El futuro de la diversa izquierda democrática es difícil de predecir, a la luz de numerosas incertidumbres. Aún queda por ver si, en el más largo plazo, los socialdemócratas moderados pueden evitar la cooptación por las elites y mantener las condiciones para un crecimiento sostenido y de bases amplias. Si la izquierda moderada titubea mientras disminuye el poder relativo de EEUU, es posible que la izquierda radical pase al primer plano. El populismo de izquierda es una alternativa más factible que las transiciones socialdemócratas radicales, debido a las estrictas condiciones que requieren estas para obtener resultados exitosos. Es probable que dicho sistema adopte una forma menos moderada que la actual al articular la desilusión del público, tanto con el capitalismo liberal como con la democracia liberal. Pero cabe preguntarse si el populismo de izquierda, al avanzar cada vez más por la ruta hacia el “socialismo”, logrará evitar la trampa del colectivismo burocrático.
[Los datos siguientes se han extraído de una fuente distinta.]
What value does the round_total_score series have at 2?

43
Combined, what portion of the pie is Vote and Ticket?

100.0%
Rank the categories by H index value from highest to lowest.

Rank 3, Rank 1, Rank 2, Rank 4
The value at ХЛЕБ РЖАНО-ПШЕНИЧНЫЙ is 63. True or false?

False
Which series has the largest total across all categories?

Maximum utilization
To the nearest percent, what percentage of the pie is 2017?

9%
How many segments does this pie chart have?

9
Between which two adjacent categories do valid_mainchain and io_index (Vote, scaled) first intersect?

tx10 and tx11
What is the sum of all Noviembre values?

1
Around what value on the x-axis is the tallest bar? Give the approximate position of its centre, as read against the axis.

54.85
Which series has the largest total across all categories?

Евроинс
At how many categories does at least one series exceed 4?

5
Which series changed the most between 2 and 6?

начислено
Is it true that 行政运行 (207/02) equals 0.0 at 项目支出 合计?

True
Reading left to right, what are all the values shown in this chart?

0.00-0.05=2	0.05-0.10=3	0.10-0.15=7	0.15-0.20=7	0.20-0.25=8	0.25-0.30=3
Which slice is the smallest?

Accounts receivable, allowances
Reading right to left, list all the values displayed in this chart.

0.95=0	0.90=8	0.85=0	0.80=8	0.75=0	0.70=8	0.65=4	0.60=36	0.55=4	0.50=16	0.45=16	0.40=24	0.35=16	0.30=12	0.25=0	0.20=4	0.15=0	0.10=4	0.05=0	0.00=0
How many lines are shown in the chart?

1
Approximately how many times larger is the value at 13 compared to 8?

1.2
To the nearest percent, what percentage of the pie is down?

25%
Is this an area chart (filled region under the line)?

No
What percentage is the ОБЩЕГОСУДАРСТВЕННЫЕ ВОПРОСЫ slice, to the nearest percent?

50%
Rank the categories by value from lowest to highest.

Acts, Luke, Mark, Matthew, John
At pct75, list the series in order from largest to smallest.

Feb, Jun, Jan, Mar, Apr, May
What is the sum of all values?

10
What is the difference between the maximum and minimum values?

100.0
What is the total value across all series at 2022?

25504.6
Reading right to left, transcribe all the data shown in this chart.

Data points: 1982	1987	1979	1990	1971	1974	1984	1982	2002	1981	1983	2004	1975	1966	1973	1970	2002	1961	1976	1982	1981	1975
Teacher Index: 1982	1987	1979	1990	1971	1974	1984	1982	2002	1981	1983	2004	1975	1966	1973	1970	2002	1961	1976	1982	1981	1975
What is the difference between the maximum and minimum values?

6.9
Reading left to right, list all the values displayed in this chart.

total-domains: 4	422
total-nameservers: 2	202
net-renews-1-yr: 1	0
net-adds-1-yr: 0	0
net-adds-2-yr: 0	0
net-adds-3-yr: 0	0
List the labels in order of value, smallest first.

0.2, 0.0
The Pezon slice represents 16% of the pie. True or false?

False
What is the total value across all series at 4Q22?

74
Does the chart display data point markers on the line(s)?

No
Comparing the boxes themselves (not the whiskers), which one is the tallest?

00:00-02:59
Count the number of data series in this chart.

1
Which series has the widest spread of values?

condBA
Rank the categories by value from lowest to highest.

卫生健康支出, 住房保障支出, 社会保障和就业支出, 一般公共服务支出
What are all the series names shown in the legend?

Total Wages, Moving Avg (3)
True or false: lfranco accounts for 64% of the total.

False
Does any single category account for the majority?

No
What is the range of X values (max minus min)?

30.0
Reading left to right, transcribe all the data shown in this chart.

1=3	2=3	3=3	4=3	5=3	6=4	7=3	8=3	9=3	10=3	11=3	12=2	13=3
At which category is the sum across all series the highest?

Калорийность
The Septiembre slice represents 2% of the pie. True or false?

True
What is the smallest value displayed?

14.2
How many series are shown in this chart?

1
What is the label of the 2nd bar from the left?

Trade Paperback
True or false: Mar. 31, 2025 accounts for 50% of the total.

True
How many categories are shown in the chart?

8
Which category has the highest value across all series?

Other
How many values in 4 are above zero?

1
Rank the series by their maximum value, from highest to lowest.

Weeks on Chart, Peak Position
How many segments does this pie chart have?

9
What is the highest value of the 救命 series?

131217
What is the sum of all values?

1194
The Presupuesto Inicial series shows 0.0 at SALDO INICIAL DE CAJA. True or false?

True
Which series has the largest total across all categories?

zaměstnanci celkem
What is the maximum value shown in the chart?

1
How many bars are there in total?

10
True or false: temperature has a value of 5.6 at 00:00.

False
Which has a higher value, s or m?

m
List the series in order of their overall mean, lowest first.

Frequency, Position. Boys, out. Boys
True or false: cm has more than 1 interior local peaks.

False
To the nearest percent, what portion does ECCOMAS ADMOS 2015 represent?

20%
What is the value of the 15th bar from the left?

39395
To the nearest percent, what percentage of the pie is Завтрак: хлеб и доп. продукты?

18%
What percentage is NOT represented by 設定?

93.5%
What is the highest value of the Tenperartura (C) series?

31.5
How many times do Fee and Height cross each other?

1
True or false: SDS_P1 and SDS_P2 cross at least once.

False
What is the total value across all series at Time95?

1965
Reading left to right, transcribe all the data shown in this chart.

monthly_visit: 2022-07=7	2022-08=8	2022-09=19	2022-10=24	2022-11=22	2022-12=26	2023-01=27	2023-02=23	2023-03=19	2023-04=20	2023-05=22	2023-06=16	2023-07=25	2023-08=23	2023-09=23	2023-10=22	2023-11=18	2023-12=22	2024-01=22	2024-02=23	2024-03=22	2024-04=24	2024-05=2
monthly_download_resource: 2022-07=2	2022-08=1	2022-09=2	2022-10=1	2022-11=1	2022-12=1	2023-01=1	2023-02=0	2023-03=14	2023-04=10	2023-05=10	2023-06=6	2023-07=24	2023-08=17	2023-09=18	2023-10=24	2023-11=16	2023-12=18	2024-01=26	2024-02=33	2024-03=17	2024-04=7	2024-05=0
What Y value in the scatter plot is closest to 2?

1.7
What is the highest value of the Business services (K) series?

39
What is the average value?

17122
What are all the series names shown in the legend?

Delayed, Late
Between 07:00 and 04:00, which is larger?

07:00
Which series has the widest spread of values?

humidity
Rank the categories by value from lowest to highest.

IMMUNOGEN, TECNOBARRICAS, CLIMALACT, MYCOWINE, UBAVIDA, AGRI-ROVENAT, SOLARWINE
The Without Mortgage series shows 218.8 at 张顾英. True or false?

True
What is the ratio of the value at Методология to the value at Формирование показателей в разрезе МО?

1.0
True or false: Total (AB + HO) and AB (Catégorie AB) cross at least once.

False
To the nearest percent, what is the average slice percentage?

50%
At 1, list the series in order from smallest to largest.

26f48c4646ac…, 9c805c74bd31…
Sobre el autor: Richard Sandbrook es profesor emérito de Ciencia Política en la Universidad de Toronto. Es coautor de Social Democracy in the Global Periphery: Origins, Challenges, Prospects (Cambridge University Press, Cambridge, 2007) y de Reinventing the Left in the Global South: The Politics of the Possible (Cambridge University Press, 2014).
El presente texto fue publicado en la revista Nueva Sociedad n°250 de marzo-abril de 2014. Se reproduce por gentileza de sus editores.
[1] P. Evans: Embedded Autonomy: States and Industrial Transformation, Princeton University Press, Princeton, 2012.
[2] E. Laclau: On Populist Reason, Verso, Londres, 2005, p. 246. [Hay edición en español: La razón populista, fce, Buenos Aires, 2005].